OLD Media Moves

WSJ to re-enter Canada

June 4, 2009

Wall Street Journal deputy managing editor Nik Deogun and international news editor Rebecca Blumenstein sent out the following message to staff Thursday:

“We are pleased to announce that The Wall Street Journal, after a nearly three year hiatus, is re-establishing a beachhead in Canada. Starting in August, Phred Dvorak will move from San Francisco to Toronto to be the Journal’s Canada correspondent. Business, political and economic stories from Canada are obviously of importance to our global readership.

“Phred began her journalism career in 1997 in Japan with Bloomberg News , after nearly a decade in Tokyo doing everything from running a textile store to translating Shiseido fat-analyzer manuals. She joined the Journal’s Tokyo bureau in 1999 as the banking reporter during Japan’s financial crisis. She moved to the technology beat in 2003 and was appointed deputy bureau chief in 2004. Since 2006, she’s been covering management issues out of San Francisco.

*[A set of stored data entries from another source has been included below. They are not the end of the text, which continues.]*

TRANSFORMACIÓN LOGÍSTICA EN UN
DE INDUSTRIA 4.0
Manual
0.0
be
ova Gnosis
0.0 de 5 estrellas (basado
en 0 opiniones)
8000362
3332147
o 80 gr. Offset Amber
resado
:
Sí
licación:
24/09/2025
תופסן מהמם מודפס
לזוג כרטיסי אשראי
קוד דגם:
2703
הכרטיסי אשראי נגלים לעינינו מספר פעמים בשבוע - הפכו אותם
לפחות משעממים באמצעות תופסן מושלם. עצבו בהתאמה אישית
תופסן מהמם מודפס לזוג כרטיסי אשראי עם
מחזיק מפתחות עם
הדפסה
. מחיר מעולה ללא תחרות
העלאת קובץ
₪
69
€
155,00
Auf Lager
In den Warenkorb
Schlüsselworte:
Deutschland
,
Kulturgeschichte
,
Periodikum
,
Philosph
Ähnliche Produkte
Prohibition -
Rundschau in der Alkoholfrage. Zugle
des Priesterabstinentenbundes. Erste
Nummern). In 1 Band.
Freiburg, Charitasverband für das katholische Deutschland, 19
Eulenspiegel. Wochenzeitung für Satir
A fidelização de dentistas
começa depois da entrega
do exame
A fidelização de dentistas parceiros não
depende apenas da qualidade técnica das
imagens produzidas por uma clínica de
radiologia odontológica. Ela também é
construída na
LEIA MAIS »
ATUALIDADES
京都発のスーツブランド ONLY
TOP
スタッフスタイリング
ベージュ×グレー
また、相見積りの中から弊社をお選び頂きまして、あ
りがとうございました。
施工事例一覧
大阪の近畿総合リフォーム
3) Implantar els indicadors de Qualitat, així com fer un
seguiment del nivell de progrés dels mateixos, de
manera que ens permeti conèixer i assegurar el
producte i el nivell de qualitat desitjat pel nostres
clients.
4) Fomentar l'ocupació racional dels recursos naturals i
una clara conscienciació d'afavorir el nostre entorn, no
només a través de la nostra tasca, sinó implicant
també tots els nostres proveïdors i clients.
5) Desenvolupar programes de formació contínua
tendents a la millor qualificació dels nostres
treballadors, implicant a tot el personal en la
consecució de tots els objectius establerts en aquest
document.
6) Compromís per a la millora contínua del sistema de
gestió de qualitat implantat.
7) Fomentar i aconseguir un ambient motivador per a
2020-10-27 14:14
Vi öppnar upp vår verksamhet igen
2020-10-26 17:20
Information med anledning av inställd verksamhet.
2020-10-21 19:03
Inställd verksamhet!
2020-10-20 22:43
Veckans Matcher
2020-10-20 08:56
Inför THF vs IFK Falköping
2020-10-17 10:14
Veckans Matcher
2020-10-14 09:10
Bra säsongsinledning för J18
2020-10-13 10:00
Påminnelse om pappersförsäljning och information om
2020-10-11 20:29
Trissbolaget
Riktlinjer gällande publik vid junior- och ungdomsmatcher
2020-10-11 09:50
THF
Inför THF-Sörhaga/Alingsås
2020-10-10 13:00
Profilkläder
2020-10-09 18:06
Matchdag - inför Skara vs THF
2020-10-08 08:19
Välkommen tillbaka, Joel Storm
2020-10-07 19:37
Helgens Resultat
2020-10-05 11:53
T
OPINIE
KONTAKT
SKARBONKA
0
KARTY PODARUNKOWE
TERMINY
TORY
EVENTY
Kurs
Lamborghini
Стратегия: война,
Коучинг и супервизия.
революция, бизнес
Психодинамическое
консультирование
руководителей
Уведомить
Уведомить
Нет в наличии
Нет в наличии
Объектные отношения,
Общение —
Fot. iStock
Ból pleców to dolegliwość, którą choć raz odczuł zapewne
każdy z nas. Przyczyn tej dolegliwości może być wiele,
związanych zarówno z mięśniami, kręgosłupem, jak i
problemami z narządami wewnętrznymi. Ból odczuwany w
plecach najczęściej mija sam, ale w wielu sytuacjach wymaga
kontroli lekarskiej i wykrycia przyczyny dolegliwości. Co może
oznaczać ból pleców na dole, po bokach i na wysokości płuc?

“Phred received an undergraduate degree from Yale University and a double master’s degree from UC Berkeley, where she wrote two theses on the Japanese cartoon character, Sailor Moon. Phred is fluent in Japanese, can make her way through a menu in Thai and will soon master all things Canadian. Her short piece on Canada bestowing citizenship to unsuspecting Americans remains one of the best read stories of the year on wsj.com.

“Phred will report to the international desk and will work closely with our colleagues at Dow Jones Newswires in Canada.”

The Journal closed its bureaus in Calgary, Montreal and Toronto in late 2006, affecting six staff members.